Instant answers seem like a cautionary example since Google has gotten a fair amount of flack over the cases where it inaccurately summarized content. I think these services are going to be very interesting to study whether the average person thinks they're more authoritative because they're branded by a huge corporation and whether that'll decline over time as people realize the limitations.
It's weird. I've personally experienced cases where the highlighted instant answer is obviously incorrect and the full context actually claims the opposite of what the excerpt claims, and those kinds of examples circulate around the web pretty frequently, and everyone who has ever tried to ask ChatGPT or similar systems tricky questions should know how AIs just invent stuff when they don't know the real answers.

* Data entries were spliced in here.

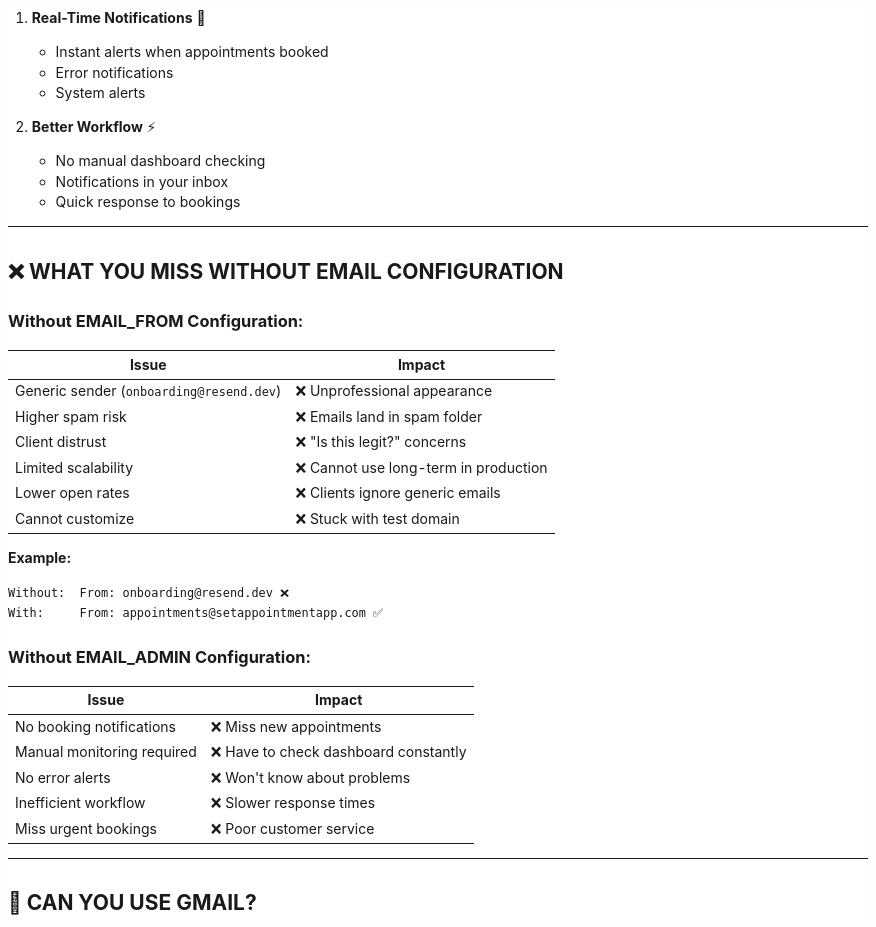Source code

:1. **Real-Time Notifications** 🔔
   - Instant alerts when appointments booked
   - Error notifications
   - System alerts

2. **Better Workflow** ⚡
   - No manual dashboard checking
   - Notifications in your inbox
   - Quick response to bookings

---

## ❌ WHAT YOU MISS WITHOUT EMAIL CONFIGURATION

### Without EMAIL_FROM Configuration:

| Issue                                    | Impact                                |
| ---------------------------------------- | ------------------------------------- |
| Generic sender (`onboarding@resend.dev`) | ❌ Unprofessional appearance          |
| Higher spam risk                         | ❌ Emails land in spam folder         |
| Client distrust                          | ❌ "Is this legit?" concerns          |
| Limited scalability                      | ❌ Cannot use long-term in production |
| Lower open rates                         | ❌ Clients ignore generic emails      |
| Cannot customize                         | ❌ Stuck with test domain             |

**Example:**

```
Without:  From: onboarding@resend.dev ❌
With:     From: appointments@setappointmentapp.com ✅
```

### Without EMAIL_ADMIN Configuration:

| Issue                      | Impact                                |
| -------------------------- | ------------------------------------- |
| No booking notifications   | ❌ Miss new appointments              |
| Manual monitoring required | ❌ Have to check dashboard constantly |
| No error alerts            | ❌ Won't know about problems          |
| Inefficient workflow       | ❌ Slower response times              |
| Miss urgent bookings       | ❌ Poor customer service              |

---

## 🤔 CAN YOU USE GMAIL?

So why do companies like Microsoft and Google push in this direction? Why are they making the results more and more opaque? You'd hope that they would care enough to be good stewards of the power granted to them through their information monopoly, but barring that, you'd hope that they'd recognize that people want results they can verify, not just random answers.
Or maybe they're hoping that people don't care about verifying results, hoping that people just want an answer that's not necessarily the right answer? It seems like a dangerous gamble.
It really goes back to the toxic incentives of ad sales. Google wants you to stay on Google.com so they get more chances to show ads. They only care about low quality results if it means you stop using them, which for years wasn’t a serious risk but can change relatively quickly if alternatives arise. They should know, given how rapidly they pulled users away from Alta Vista, Yahoo!, et al. 20 years ago.